Enfin, je participe à un projet collectif d'écriture de journaux (diarii) sur papier, lancé à l'automne dernier par Mathieu Simonet et ça suffit à remplir mon peu de temps quotidien d'écriture. Tracer des lettres sur une feuille après des journées de boulot passées à taper sur un clavier des choses techniques et triviales contre rétribution, délasse beaucoup.

 Pour autant je reste sans illusion : tous les projets dont je fourmille, avec à présent un vague rêve de "quand je serai à la retraite, je pourrai", risquent de s'émietter, se dissoudre dans la fatigue des années, si jamais j'atteins miraculeusement, et miraculeusement en bon état physique et psychique, ces temps de liberté.

Entre la pandémie qui est toujours forte mais dont plus personne ne semble se préoccuper réellement et la guerre en Ukraine, qui menace de dégénérer et s'étendre à tout moment (1), les nouvelles sont assez désespérantes.
Un seul point d'espoir : des enfants de ressortissants français, nés en Syrie car leurs parents y étaient partis croyant mener là une guerre sainte, commencent à être rapatriés. C'est déjà ça. Beaucoup ont des grands-parents qui rêvent de retrouvailles et de consoler leur descendance du mauvais tour que l'état du monde et l'état d'esprit de leurs parents, leur avaient joué.

Dans l'immédiat, je m'efforce, au jour le jour, de survivre et de conserver intact mon élan intérieur. 
Sait-on jamais.

 

(1) Tous les pays européens font semblant de croire que non.
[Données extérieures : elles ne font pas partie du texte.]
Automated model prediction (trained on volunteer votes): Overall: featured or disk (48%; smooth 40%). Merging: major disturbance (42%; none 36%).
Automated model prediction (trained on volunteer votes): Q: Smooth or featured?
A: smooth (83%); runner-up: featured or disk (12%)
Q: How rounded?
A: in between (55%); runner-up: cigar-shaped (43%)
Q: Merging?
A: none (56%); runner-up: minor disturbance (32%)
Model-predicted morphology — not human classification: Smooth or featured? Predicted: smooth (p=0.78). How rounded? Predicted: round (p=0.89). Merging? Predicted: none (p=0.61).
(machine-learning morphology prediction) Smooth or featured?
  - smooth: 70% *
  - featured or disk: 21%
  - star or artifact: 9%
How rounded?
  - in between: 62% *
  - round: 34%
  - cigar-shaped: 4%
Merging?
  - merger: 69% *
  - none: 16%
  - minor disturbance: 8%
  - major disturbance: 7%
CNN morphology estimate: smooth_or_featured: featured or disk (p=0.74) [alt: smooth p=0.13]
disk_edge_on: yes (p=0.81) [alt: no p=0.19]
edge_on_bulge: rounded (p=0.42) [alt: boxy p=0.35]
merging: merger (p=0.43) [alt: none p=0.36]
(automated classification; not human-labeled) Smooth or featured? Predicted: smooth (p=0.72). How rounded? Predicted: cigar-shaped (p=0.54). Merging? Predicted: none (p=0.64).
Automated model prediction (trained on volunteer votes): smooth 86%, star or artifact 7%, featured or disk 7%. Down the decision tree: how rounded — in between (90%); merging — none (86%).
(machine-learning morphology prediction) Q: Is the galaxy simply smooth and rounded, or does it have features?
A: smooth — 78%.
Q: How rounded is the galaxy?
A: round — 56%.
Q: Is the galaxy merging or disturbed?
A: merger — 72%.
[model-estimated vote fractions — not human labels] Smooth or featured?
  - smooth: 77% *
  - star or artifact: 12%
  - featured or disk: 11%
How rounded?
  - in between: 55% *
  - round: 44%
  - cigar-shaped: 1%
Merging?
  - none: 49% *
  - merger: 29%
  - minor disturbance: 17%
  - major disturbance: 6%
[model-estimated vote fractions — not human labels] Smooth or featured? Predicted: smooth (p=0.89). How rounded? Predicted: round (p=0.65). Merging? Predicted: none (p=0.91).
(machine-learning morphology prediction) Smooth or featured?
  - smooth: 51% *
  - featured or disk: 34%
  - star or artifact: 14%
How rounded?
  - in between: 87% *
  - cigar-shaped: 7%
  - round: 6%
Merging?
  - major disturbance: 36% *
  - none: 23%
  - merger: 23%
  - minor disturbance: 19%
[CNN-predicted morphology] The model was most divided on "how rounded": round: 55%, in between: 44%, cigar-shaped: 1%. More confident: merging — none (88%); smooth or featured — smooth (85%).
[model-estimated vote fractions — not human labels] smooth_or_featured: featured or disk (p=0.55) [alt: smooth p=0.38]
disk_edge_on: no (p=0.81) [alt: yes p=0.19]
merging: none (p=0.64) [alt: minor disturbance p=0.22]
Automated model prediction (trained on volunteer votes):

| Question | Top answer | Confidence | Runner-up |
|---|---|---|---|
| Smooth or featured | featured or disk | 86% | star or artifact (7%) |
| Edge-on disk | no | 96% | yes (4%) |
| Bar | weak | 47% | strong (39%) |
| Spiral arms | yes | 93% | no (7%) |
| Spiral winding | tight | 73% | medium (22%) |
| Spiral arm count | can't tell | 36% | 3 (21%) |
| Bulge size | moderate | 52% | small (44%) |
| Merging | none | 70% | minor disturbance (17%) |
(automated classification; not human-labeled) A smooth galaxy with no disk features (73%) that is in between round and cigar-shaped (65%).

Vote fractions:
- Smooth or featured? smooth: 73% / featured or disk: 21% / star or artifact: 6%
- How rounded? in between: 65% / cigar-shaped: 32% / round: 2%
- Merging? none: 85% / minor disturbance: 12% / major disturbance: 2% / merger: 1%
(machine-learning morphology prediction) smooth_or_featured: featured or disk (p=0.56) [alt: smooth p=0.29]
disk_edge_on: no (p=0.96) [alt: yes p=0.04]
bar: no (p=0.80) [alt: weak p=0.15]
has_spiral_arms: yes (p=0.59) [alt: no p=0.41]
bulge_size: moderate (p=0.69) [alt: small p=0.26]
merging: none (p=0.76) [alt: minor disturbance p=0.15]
On a besoin de ce déni pour que les gens se sentent rassurés et consomment.


Au revoir l'Astrée


    C'était ce soir la fête de fin de l'Astrée, parce qu'il était hors de question de partir sans s'accorder un dernier au revoir et c'était bien tout le monde était là ou presque, même celui qui vit à Vierzon.

Manquait Honoré, irrémédiablement mais même sans nous le dire nous pensions si fort à lui qu'il était là un peu, aussi.

Claude, trop fatiguée, n'avait pu venir, et deux autres vieux amis qui vivent trop loin alors nous nous sommes causés en direct par téléfonini interposés.

Et c'était plutôt joyeux, dans l'ensemble au lieu d'être triste, des retrouvailles après deux années de presque pas, et des retrouvailles avant que le lieu ne puisse plus devenir lieu d'accueil.

Finir une entreprise est un sacré boulot.

Je suis très reconnaissante à Michèle et Alain de nous avoir rechauffé le cœur pendant tant d'années et offerts tant de soirées mémorables et entre nous de belles amitiés. Je suis très reconnaissante envers celles qui ont été à l'initiative de cette soirée surprise, qui nous ont permis de nous revoir et de dire proprement au revoir. 
Et merci.


OL


    C'est mon #TIL : l'usage du pronom ol qu'en tant que femme cis hétéro d'un âge certain, je n'avais pour l'instant guère croisé.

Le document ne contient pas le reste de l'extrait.